How to submit a contribution
All contributions go through the project Git repository. Two workflows are available:
- Bug reports and suggestions — open an issue in the repository tracker. Describe what you observed, what you expected, and the steps to reproduce (for bugs) or the rationale (for suggestions).
- Code and content contributions — fork the repository, apply your changes on a feature branch, then open a pull request against
master. Keep each pull request focused on a single topic and reference any related issue in the description.
Report bugs and suggest features
The simplest contribution is using the tool and reporting what you find. If something does not work as documented, or you have an idea for an improvement, open an issue. Good reports include:
- The target system and mode you were working with.
- A minimal reproduction case (project file, source file, or screenshot).
- The exact error message or unexpected behaviour.
Create and submit export scripts
Export scripts are AngelScript (.as) files that convert bitmaps, sprites, tiles, or maps into the byte format a specific system or loader expects. The SDK ships a set of them under sdk/amstrad.cpc/exporters/; adding your own script to that collection makes it available to every user.

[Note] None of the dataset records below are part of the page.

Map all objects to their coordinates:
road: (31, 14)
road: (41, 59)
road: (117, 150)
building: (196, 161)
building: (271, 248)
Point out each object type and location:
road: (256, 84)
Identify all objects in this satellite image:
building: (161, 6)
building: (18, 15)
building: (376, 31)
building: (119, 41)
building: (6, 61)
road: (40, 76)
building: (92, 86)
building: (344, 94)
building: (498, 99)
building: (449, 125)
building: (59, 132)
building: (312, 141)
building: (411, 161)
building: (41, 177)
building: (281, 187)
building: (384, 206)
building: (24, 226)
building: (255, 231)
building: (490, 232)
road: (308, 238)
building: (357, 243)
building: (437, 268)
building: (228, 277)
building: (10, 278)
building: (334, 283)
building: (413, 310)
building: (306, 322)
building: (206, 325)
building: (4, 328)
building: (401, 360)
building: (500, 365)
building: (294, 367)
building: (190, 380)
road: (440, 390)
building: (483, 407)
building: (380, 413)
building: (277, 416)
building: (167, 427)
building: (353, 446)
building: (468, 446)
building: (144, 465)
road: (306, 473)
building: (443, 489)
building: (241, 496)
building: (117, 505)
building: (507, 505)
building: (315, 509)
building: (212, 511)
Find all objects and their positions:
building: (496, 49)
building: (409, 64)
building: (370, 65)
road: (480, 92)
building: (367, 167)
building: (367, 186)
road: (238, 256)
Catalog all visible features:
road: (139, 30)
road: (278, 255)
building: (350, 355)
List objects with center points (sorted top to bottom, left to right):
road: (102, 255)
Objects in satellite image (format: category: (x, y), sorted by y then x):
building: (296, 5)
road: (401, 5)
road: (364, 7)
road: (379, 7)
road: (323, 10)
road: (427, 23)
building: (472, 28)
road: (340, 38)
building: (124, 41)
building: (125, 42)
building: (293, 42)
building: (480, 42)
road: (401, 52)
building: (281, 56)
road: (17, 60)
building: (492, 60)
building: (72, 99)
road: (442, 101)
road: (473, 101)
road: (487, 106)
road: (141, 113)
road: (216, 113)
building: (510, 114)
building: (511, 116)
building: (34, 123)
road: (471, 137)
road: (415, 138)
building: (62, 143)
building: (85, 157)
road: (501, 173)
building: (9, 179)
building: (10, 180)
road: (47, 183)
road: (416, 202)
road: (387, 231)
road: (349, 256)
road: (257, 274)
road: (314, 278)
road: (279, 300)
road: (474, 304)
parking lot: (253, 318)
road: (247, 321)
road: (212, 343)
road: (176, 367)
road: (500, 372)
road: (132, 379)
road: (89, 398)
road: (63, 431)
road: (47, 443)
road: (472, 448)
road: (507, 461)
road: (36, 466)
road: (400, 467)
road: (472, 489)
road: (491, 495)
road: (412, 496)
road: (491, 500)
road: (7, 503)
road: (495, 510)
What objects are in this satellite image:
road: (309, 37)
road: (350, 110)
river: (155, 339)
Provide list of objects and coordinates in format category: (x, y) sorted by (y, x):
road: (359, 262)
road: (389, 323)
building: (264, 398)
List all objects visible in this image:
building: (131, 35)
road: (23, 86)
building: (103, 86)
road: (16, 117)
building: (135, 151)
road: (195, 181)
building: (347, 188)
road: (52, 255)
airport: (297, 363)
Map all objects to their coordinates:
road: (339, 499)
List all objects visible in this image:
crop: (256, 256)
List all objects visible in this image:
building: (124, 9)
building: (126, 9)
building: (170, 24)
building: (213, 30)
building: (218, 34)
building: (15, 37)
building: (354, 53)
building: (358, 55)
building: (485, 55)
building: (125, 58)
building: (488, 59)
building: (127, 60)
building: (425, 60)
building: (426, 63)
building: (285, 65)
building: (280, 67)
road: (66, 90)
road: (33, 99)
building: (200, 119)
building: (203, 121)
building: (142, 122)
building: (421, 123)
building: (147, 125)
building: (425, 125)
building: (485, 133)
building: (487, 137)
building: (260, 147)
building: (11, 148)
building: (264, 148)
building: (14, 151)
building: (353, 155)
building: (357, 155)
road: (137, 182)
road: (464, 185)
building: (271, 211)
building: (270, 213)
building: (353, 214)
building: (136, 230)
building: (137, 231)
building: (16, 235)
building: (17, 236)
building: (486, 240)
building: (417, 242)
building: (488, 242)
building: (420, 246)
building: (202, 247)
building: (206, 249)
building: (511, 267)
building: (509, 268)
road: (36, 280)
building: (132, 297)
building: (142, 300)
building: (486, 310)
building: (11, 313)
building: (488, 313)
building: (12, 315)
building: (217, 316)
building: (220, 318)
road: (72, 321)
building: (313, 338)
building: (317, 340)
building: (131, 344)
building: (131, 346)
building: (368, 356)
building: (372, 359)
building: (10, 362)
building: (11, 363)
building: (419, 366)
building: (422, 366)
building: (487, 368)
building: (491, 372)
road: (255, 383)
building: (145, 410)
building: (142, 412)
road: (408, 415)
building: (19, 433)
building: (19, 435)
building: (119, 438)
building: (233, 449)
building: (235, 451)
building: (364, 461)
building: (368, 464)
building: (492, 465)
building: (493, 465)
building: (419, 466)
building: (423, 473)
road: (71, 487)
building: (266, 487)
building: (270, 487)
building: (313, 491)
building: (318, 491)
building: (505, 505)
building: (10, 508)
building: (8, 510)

See Export Scripts for the API and metadata tag format. When your script is ready, submit it via pull request to the sdk/amstrad.cpc/exporters/ tree.
Create and submit macros and library routines
Z80 assembler macros and reusable library routines live under sdk/amstrad.cpc/macros/ and sdk/amstrad.cpc/functions/. If you write a routine that is general enough to be useful across projects — CPC interrupt setup, sprite unrolling, fixed-point maths, bank switching — it belongs there.
Submit additions via pull request.
Port Retrodev to another platform
Retrodev already has Linux and macOS emulator-spawn implementations (posix_spawn). The main remaining work for a new platform port is the application entry point and the system linker library list in the build scripts. The Kombine build scripts automatically include or exclude platform-specific source files based on folder naming (/win/, /lnx/, /osx/), so adding a new platform requires no changes to the filtering logic.
See Porting for the full breakdown of what exists and what is missing before opening a pull request.
Extend Retrodev to support another system
New target systems can be added incrementally. The converter dispatcher, palette type registry, and mode table are all designed to accept new entries without touching unrelated code. The Amstrad CPC implementation is the reference; the ZX Spectrum, Commodore 64 and MSX slots are already stubbed in the dispatcher.
See Adding a New System for the step-by-step instructions before opening a pull request.